Garifuna Flava: Flavor Oasis in Chicago Lawn

When the hunt is on for good jerk chicken in Chicago, don’t assume an easy outing.  That may be because the city lacks the large number of people of Caribbean heritage who make Chicago home as they do in New York and Toronto.  That dearth is reflected in our culinary landscape.  Thankfully there’s a quiet little spot on west 63rd filling the void by offering a number of superb examples of fare characteristic of the region.

Jerk Chicken with sauce

 

Garifuna Flava is a husband, wife and kids operation that’s been making Chicago a better place to eat for the past 10 years.  The family hails from Belize on central America’s eastern coast and a thousand sea miles from Jamaica.

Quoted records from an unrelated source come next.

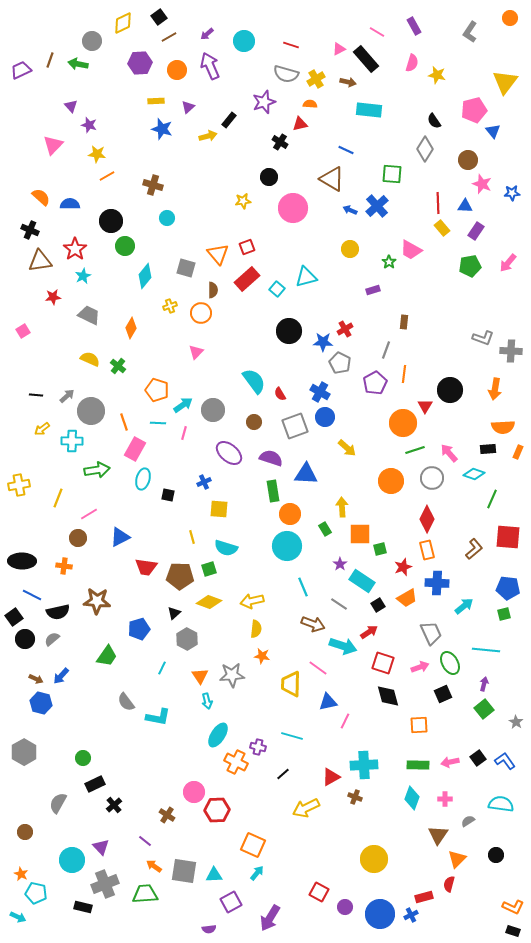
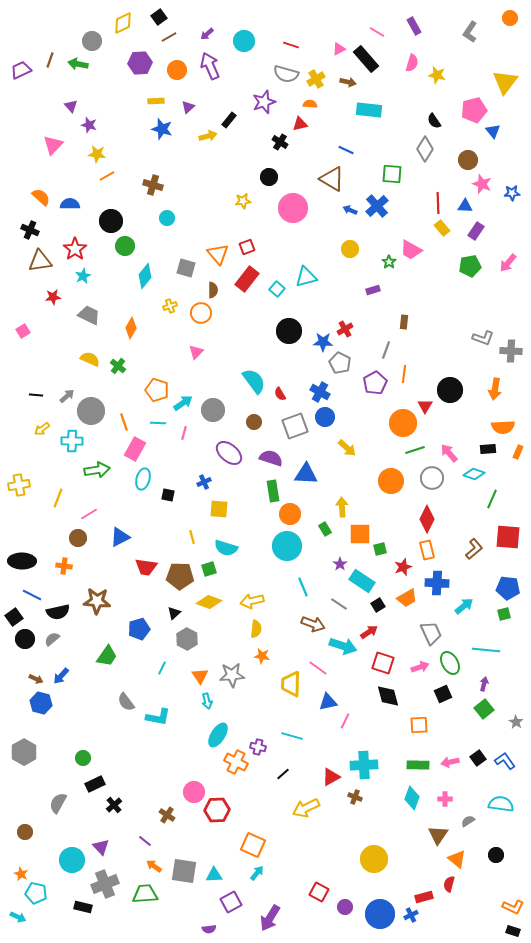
red rectangle at (247, 279): rotated 10 degrees counterclockwise
cyan arrow at (183, 405): moved 2 px up
orange triangle at (457, 859): rotated 36 degrees counterclockwise
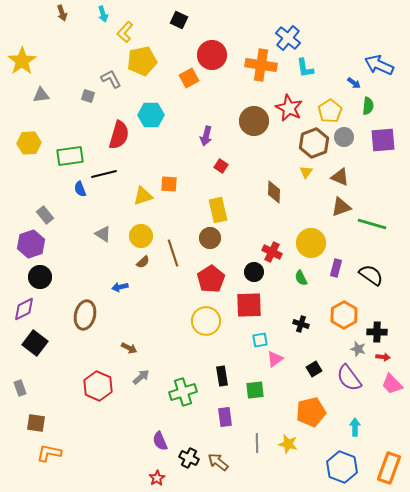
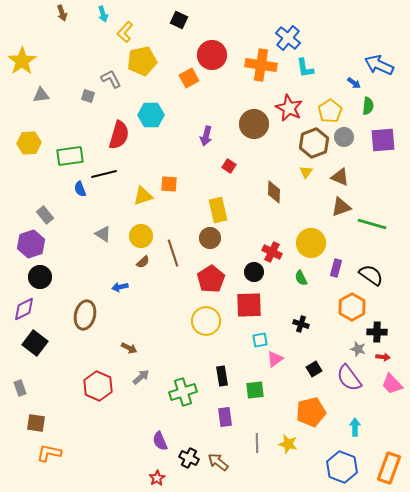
brown circle at (254, 121): moved 3 px down
red square at (221, 166): moved 8 px right
orange hexagon at (344, 315): moved 8 px right, 8 px up
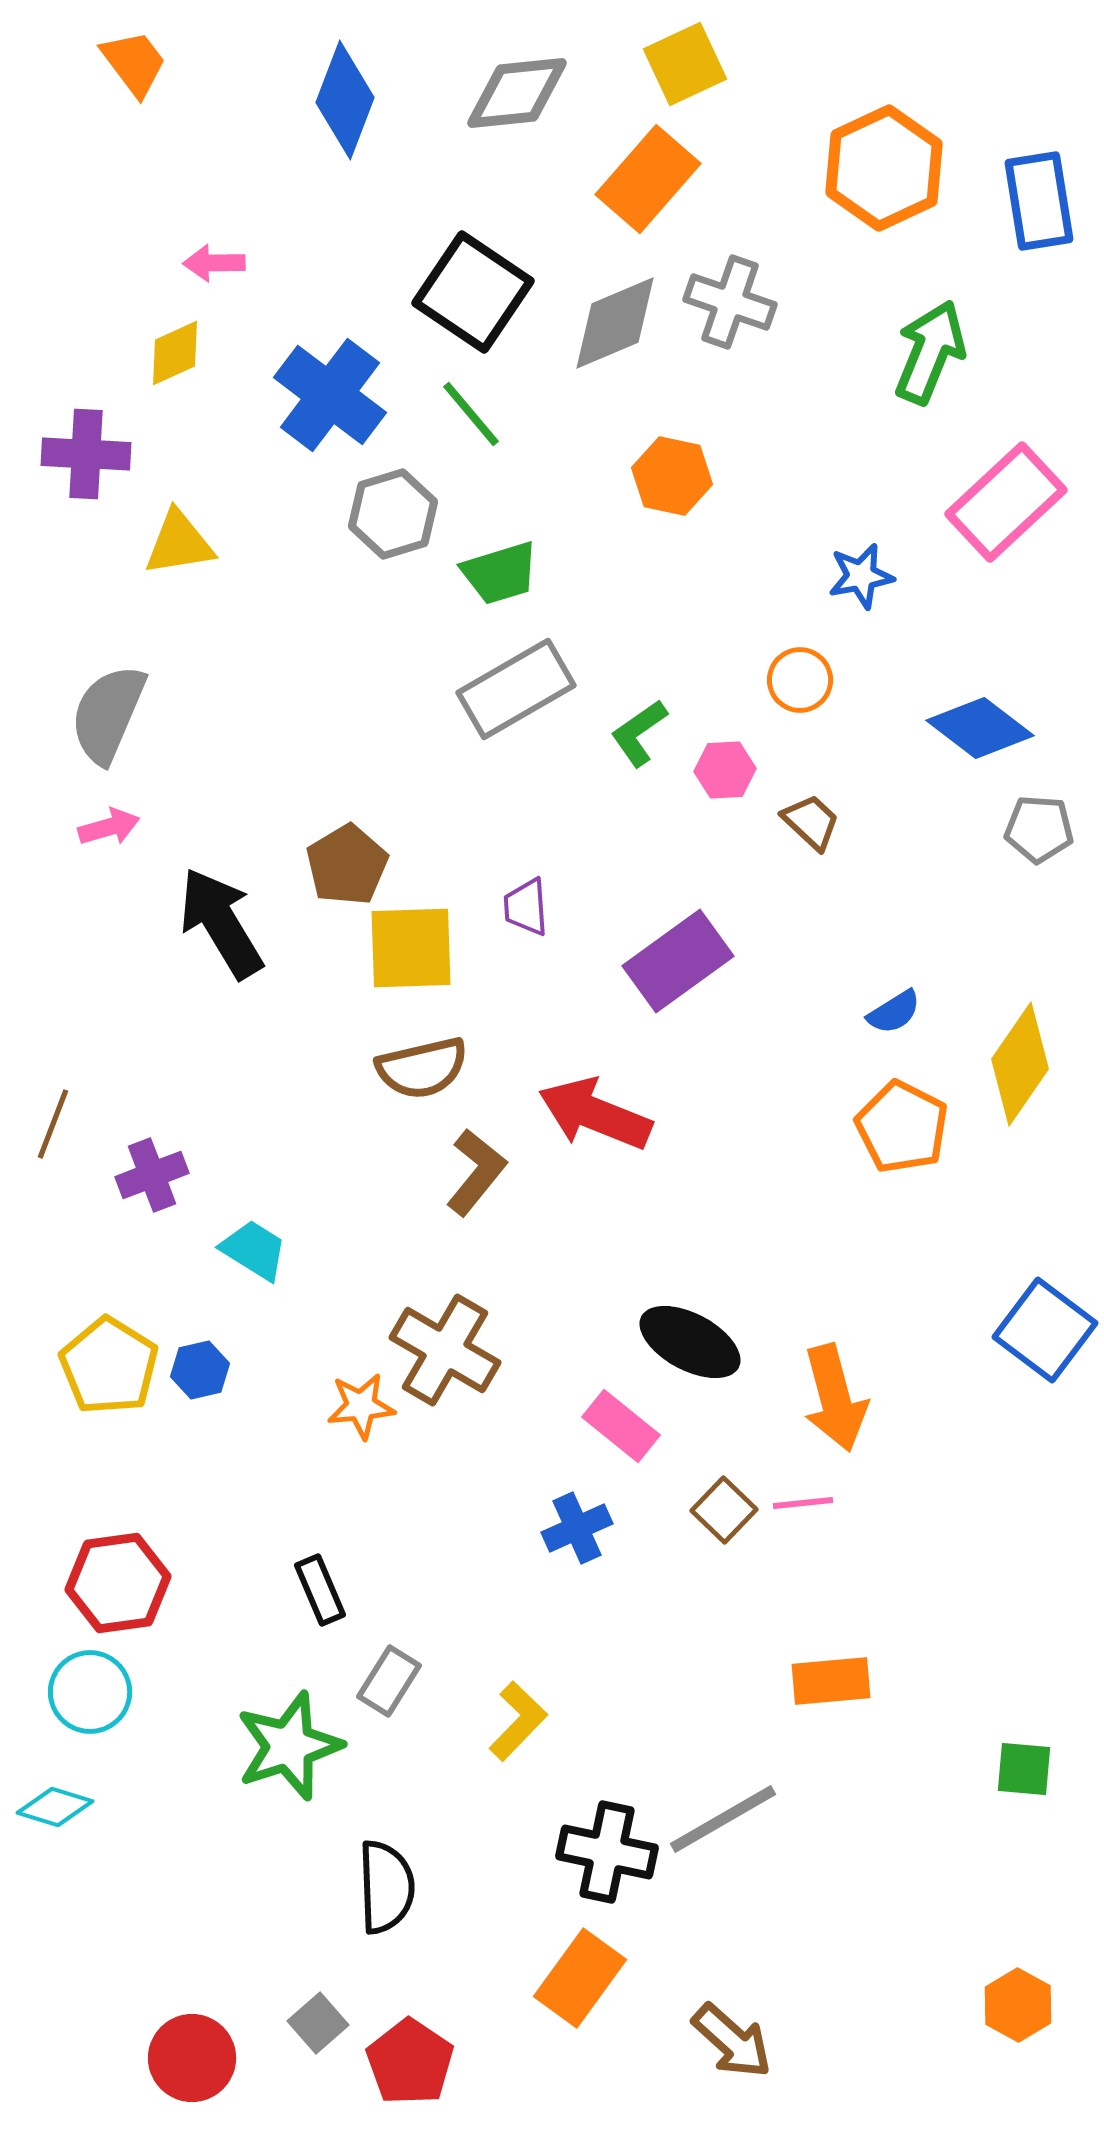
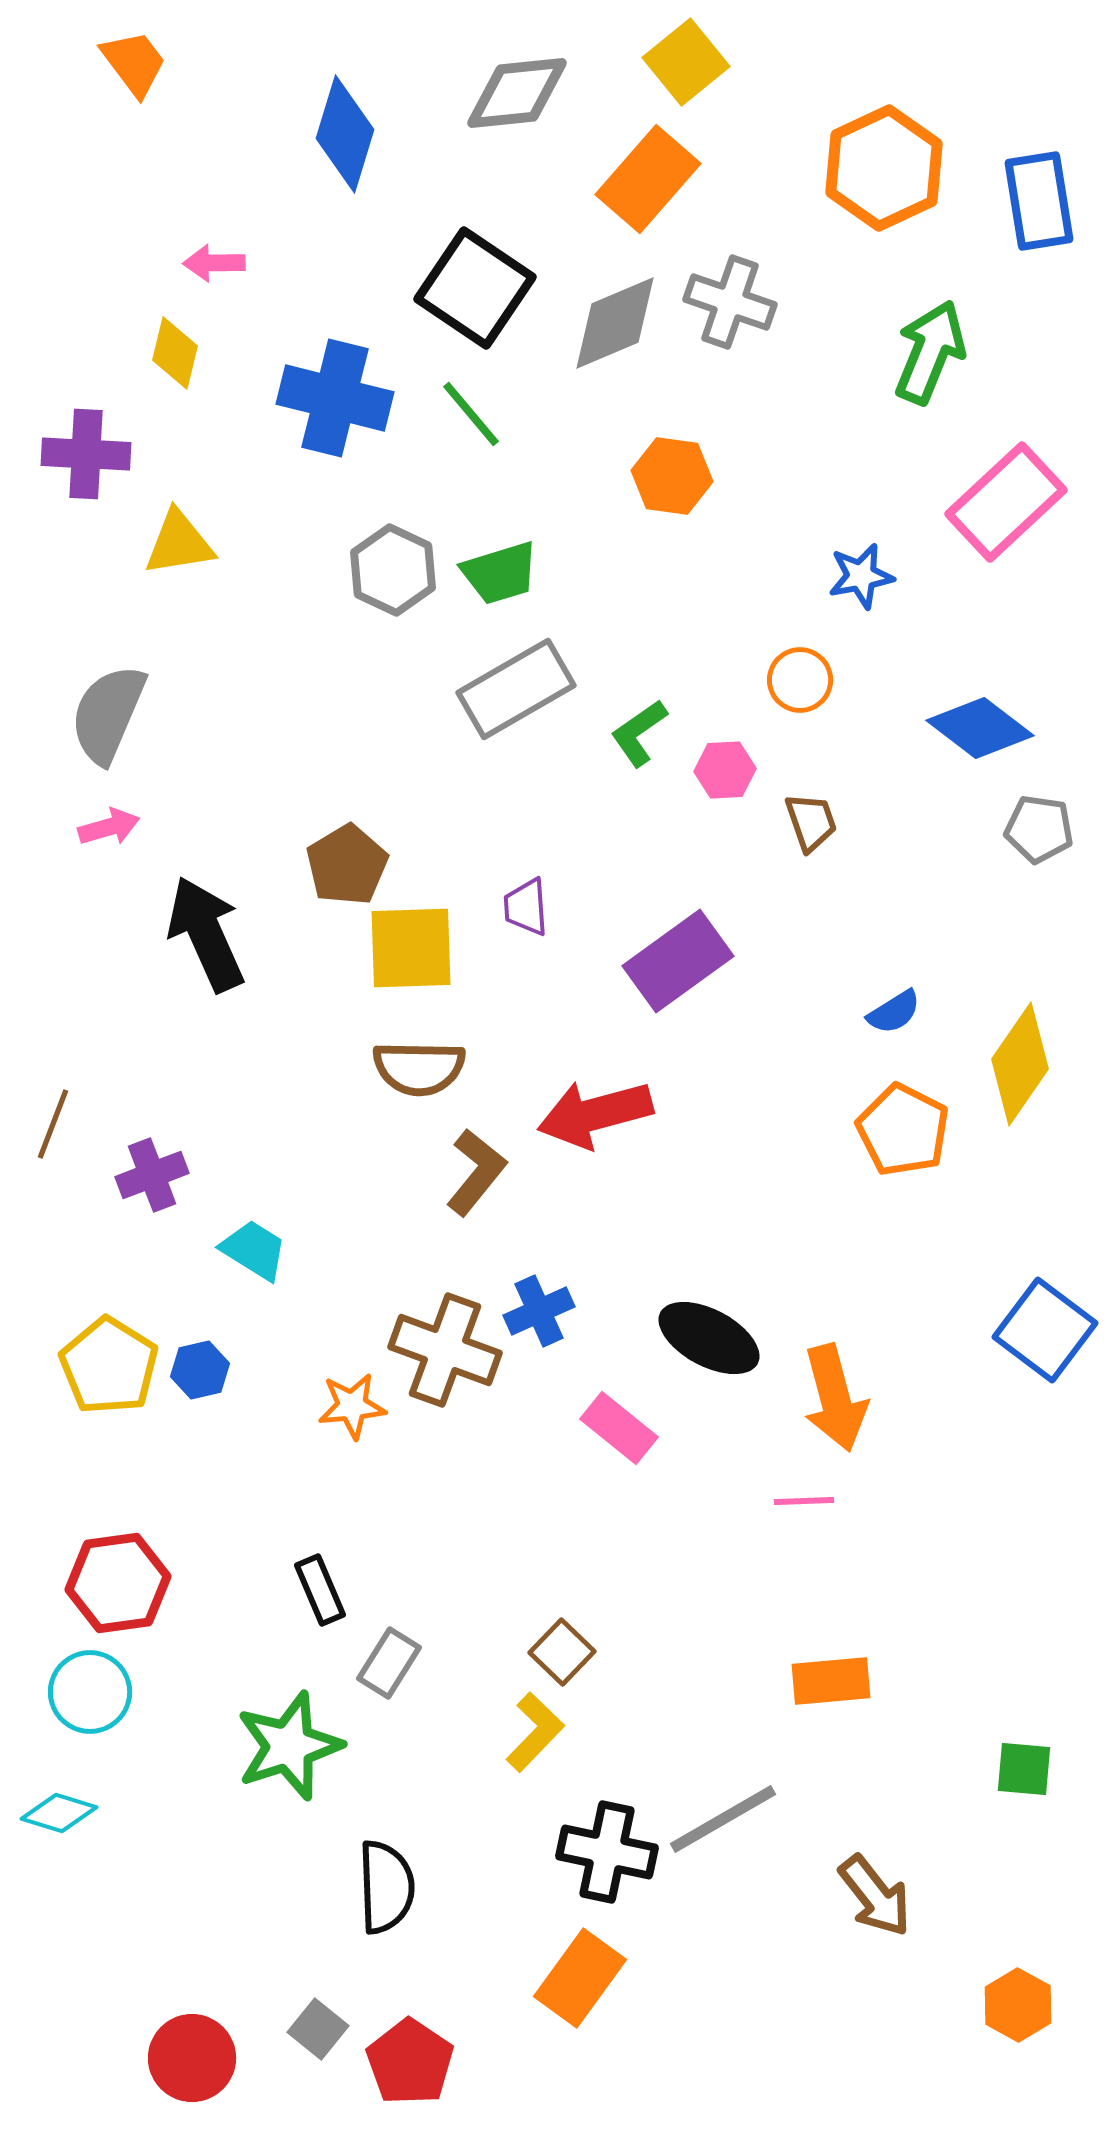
yellow square at (685, 64): moved 1 px right, 2 px up; rotated 14 degrees counterclockwise
blue diamond at (345, 100): moved 34 px down; rotated 4 degrees counterclockwise
black square at (473, 292): moved 2 px right, 4 px up
yellow diamond at (175, 353): rotated 52 degrees counterclockwise
blue cross at (330, 395): moved 5 px right, 3 px down; rotated 23 degrees counterclockwise
orange hexagon at (672, 476): rotated 4 degrees counterclockwise
gray hexagon at (393, 514): moved 56 px down; rotated 18 degrees counterclockwise
brown trapezoid at (811, 822): rotated 28 degrees clockwise
gray pentagon at (1039, 829): rotated 4 degrees clockwise
black arrow at (221, 923): moved 15 px left, 11 px down; rotated 7 degrees clockwise
brown semicircle at (422, 1068): moved 3 px left; rotated 14 degrees clockwise
red arrow at (595, 1114): rotated 37 degrees counterclockwise
orange pentagon at (902, 1127): moved 1 px right, 3 px down
black ellipse at (690, 1342): moved 19 px right, 4 px up
brown cross at (445, 1350): rotated 10 degrees counterclockwise
orange star at (361, 1406): moved 9 px left
pink rectangle at (621, 1426): moved 2 px left, 2 px down
pink line at (803, 1503): moved 1 px right, 2 px up; rotated 4 degrees clockwise
brown square at (724, 1510): moved 162 px left, 142 px down
blue cross at (577, 1528): moved 38 px left, 217 px up
gray rectangle at (389, 1681): moved 18 px up
yellow L-shape at (518, 1721): moved 17 px right, 11 px down
cyan diamond at (55, 1807): moved 4 px right, 6 px down
gray square at (318, 2023): moved 6 px down; rotated 10 degrees counterclockwise
brown arrow at (732, 2041): moved 143 px right, 145 px up; rotated 10 degrees clockwise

That distance means that the similarities between the two cuisines is not really that great.  Based on a recent visit to the restaurant, the Belizean take on at least one Caribbean standard, jerk chicken, equals or out shines what you’d expect to find in Kingston.

 

A lot of that has to do with the fullness of the restaurant’s flavor spectrum and the consistently high quality of the food’s preparation.  When they opened up shop, the neighborhood just assumed it would be a place to get jerk chicken because the word “Caribbean” emblazoned on the restaurant’s awning.  And because that expectation was voiced with such frequency, Garifuna Flava not only put it on the menu; they made sure it was both authentic and excellent.

 

Much of the restaurant’s success rests in the hands of Yolanda Castillo, the chef.  When you can prepare food as well as she does so consistently and so intuitively well, you almost have an obligation to share it with the world.  With the help of Caribbean and African purveyors, she’s able to use herbs and spices unique to her home country to conjure magic in her kitchen.

 

The rice and beans, already delicious without adornment, get another jolt of wonderful flavor with a sauce from the restaurant’s stewed chicken poured over them.  The jerk chicken, already jacketed in heat when they hit the plate, can be further ignited with its own delectable special sauce.  Afro-Belizean food is a mixture of Central American, Caribbean and African influences that coalesce into its own distinctive cuisine.  Some specialties are only available on the weekend like the fried monkfish served in an incredible coconut milk broth.  Succulent and softly sweet plantains are plentiful and the stewed cabbage is tender and subtle.

Jerk Chicken salad

Others have noticed how well the restaurant does what it does. Chowhound loves the place, it’s been featured on Check Please and Guy Fieri profiled Garifuna Flava on his triple D show a few years back.

 

The restaurant takes its name from the people.  The Castillos are Garifunans, people of Central American, Indian and African extraction who populate the tiny country of just over a half million.  It would be foolish to think their small numbers restricts their inventiveness.  Refreshing and light, the restaurant’s Belizean Long Island Iced Tea is a delicious surprise that pairs beautifully with much of the restaurants fare.  Made with rum, vodka, gin and “juices”, it’s also an indulgence that requires restraint.  It’s also a splendid reason to return.